Artık büyük apartmanlar var. Dolayısıyla aynı sandıkta oy kullanmayı beklemek gerçekçi değil. Aynı binada oturan seçmenlerin, aynı seçim bölgesinde kalmak kaydıyla farklı sandıklara kaydırılmasından şunu anlıyorum: Sandıklar aynı binada, farklı odalarda yan yana konulacak. Bir no.lu sandıkta değil de, iki no.lu sandıkta oy kullanacaksın. İlçe seçim kurullarının, seçmeni oturduğu evin uzağında bir sandığa yönlendirileceğini düşünmüyorum. Seçmen listeleri önceden ilan ediliyor. Böyle bir durum ortaya çıkarsa itiraz edilir. Siyasi partiler ve seçmen bunu takip etmeli. Bu durum kuşkusuz denetimi biraz zorlaştırır ama imkânsız hale de getirmez. Mükerrer oy endişesi de buradan doğuyor.

Seçimleri boykot etmeyi doğru buluyor musunuz?

Ben boykotu doğru bulmuyorum. Muhalefet tam tersine boykot edecek kadar tepki duyuyorsa, kamuoyuna bunu iyi anlatarak durumu kendi lehine döndürmesi gerekir diye düşünüyorum.
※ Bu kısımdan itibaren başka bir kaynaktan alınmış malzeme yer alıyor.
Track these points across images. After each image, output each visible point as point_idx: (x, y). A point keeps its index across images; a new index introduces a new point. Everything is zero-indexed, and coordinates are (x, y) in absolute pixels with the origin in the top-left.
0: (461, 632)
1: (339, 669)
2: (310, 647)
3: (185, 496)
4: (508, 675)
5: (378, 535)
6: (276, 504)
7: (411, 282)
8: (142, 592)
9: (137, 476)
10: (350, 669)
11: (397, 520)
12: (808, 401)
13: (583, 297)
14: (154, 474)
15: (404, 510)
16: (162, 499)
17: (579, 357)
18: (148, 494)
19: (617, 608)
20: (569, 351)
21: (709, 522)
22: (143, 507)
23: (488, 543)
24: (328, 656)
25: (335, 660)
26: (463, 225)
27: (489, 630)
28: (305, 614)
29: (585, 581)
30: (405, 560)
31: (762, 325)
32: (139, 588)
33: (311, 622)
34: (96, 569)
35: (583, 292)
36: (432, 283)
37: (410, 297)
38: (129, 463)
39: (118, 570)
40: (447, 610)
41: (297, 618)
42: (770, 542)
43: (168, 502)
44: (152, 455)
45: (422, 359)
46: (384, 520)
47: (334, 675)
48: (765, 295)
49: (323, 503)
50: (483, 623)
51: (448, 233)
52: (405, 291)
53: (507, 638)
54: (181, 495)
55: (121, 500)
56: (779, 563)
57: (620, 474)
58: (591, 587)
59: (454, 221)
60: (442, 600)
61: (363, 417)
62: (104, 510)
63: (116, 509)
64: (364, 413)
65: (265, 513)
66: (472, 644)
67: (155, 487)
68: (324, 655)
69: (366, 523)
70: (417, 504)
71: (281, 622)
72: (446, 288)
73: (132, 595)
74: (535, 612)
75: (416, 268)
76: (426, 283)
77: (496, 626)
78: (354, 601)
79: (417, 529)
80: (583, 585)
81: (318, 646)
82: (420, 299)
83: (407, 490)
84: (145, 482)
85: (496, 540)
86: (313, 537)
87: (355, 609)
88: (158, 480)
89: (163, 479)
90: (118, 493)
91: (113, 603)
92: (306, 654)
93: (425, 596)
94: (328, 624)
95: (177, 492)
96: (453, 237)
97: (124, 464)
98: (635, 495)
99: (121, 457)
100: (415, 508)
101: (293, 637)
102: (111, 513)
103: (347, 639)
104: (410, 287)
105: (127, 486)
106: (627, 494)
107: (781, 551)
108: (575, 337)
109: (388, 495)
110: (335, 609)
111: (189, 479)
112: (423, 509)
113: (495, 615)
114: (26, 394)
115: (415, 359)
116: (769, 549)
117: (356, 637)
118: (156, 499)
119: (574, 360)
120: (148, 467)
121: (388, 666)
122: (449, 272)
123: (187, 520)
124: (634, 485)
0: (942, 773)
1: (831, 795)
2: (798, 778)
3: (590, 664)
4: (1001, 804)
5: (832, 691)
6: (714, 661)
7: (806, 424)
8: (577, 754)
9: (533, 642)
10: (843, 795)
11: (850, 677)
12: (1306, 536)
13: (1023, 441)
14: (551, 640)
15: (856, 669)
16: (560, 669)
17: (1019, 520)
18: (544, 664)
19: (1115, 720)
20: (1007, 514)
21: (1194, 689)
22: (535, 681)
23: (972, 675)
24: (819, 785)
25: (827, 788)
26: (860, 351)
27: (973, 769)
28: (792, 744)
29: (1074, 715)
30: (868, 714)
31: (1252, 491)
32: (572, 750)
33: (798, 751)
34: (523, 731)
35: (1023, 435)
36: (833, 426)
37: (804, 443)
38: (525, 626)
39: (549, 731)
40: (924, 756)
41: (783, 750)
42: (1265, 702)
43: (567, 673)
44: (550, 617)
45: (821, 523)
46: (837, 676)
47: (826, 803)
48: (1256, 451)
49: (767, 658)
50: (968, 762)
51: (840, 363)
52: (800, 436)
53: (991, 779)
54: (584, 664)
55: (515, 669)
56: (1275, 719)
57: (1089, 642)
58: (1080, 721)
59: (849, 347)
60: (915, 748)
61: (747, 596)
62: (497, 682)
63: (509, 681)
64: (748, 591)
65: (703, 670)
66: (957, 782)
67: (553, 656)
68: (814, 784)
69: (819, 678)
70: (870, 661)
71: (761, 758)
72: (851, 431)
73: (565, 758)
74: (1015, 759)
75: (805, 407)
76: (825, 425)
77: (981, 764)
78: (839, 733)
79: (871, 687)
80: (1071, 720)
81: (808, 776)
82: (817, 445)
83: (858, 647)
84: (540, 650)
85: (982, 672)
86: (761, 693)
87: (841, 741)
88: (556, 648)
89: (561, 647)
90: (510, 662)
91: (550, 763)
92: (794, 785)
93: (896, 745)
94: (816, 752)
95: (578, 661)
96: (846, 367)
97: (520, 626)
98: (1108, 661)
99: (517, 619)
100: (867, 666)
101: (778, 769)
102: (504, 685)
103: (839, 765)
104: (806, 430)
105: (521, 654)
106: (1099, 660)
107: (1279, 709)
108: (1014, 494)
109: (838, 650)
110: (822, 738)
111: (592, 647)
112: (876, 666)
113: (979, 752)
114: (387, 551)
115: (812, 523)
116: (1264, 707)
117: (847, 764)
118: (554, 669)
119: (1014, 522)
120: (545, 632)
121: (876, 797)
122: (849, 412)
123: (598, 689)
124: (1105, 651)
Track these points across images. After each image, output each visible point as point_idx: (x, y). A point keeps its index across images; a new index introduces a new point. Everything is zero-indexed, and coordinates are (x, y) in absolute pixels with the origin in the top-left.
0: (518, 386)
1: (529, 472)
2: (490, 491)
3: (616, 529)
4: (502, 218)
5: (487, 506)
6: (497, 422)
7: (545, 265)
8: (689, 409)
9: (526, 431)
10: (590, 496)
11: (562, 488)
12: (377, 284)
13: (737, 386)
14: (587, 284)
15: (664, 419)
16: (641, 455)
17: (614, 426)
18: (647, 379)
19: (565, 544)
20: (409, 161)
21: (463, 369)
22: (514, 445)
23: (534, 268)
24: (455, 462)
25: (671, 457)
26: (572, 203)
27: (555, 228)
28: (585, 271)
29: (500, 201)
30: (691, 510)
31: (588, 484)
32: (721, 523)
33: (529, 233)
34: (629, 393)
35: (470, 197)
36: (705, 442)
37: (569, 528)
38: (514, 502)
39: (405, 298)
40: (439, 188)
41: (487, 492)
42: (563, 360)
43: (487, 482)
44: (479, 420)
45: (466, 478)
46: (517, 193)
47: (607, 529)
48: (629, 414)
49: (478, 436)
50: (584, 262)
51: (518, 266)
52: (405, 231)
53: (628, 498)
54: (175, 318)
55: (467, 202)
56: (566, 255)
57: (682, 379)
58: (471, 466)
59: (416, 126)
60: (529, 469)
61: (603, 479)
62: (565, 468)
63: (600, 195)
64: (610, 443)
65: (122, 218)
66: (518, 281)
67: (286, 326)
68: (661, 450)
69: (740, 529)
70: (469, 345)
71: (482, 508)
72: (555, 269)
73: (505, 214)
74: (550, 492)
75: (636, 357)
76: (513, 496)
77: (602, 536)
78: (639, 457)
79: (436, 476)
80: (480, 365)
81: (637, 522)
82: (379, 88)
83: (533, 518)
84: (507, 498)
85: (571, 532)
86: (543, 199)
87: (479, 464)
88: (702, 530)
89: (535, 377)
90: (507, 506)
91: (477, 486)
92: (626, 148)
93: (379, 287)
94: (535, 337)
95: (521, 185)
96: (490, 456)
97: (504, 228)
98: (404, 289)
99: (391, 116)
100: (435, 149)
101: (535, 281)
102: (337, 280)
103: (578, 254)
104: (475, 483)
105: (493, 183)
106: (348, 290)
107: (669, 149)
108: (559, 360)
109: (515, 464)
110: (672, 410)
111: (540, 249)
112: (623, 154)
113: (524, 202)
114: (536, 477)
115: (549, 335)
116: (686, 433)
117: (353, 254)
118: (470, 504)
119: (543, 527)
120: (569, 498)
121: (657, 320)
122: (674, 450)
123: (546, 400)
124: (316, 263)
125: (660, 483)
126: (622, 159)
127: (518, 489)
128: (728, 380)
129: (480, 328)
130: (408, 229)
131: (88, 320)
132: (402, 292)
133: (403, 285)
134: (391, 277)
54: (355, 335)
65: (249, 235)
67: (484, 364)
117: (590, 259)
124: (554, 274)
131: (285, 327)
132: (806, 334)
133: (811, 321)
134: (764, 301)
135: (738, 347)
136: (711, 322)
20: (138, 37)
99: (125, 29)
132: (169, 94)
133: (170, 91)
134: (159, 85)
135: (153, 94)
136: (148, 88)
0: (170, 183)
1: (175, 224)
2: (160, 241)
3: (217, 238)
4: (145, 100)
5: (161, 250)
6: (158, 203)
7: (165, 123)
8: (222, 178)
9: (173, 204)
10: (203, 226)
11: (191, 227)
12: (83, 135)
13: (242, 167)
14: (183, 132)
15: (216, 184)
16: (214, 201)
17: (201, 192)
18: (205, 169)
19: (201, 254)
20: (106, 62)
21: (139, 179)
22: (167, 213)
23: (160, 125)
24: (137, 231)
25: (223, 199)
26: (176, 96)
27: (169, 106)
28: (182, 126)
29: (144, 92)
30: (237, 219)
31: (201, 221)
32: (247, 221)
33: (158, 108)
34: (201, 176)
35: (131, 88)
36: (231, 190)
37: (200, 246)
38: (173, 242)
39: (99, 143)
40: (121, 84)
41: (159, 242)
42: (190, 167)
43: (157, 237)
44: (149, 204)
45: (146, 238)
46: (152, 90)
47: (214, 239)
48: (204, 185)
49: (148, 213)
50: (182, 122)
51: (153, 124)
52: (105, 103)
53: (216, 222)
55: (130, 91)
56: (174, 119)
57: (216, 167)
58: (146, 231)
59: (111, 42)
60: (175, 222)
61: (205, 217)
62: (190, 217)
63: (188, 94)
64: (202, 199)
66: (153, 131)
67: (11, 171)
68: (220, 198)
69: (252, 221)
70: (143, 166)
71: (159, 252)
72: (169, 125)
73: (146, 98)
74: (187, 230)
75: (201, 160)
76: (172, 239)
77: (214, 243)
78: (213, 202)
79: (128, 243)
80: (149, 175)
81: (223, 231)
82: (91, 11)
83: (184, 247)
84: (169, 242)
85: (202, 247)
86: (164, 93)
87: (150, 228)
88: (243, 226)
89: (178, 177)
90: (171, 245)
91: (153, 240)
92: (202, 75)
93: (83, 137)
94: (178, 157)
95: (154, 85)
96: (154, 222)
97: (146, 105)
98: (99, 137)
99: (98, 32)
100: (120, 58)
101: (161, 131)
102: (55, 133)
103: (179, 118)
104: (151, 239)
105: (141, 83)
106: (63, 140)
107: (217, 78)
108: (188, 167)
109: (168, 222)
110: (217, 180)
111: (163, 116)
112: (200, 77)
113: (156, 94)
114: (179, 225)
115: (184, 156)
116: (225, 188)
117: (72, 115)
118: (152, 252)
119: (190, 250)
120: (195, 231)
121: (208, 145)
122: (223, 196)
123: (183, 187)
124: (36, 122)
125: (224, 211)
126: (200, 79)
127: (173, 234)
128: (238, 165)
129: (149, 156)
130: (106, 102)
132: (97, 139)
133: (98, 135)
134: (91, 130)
İKTİDARDAYKEN DEMOKRAT OLMAYI ÖĞRENEMEDİK

“Hepimizin aradığı şey insan hakları, hukukun üstünlüğü, demokrasi. Bu 80 milyonun ortak paydası. 80 milyonun içinde iktidar ve muhalefet de var. Biz iktidardayken demokrat olmayı öğrenemedik. Muhalefette mecburen demokrat oluyorsunuz. Önemli olan iktidardayken demokrat olabilmektir. Bu adaletsiz seçim sistemi 1980’den beri duruyor. Onca iktidar geldi, yine duruyor. İktidarda demokrat olmayı başarabilseydik, bunu içimize sindiremezdik.”

VATANDAŞA GÜVENMELİYİZ…

Cumhurbaşkanı seçimiyle Meclis seçiminin birlikte yapılacak olması doğru mu?

Başkanlık sisteminin uygulandığı ülkelerde bunun ayrı yapıldığını görürüz. Bizde birlikte yapılması anayasayla öngörüldü. Ancak bu her ikisi için aynı sandıkta, aynı zarfla oy kullanılacağı anlamına gelmez. Her ikisi için aynı sandıkta, aynı zarf içinde oy kullanılması bu mevzuatla öngörülüyor. Kısacası Anayasa değil mevzuat öngörüyor. Seçmen geldiği zaman cumhurbaşkanlığı ve meclis için oy pusulasını alacak aynı zarfa koyacak. Buna yönelik eleştirilerde, “Yönlendirme var” deniyor. Ben bu eleştiriye çok katılmıyorum. Yönlendirme varsa bile bu iki tarafa da çalışır. Yani ittifaka oy vermeyen, onun başkan adayına ve meclisine de vermeyebilir. Ayrıca vatandaş bunu ayırabilir. Bu biraz da vatandaşa güvensizlik olmuyor mu? Vatandaşa da güvenmeliyiz artık. Son olarak; bütün söylemek istediğim her türlü musibete karşı en büyük güvencenin tüm kurum ve kurallarıyla işleyen, çoğulcu, özgürlükçü demokrasi ve hukukun üstünlüğü olduğunu unutmayalım.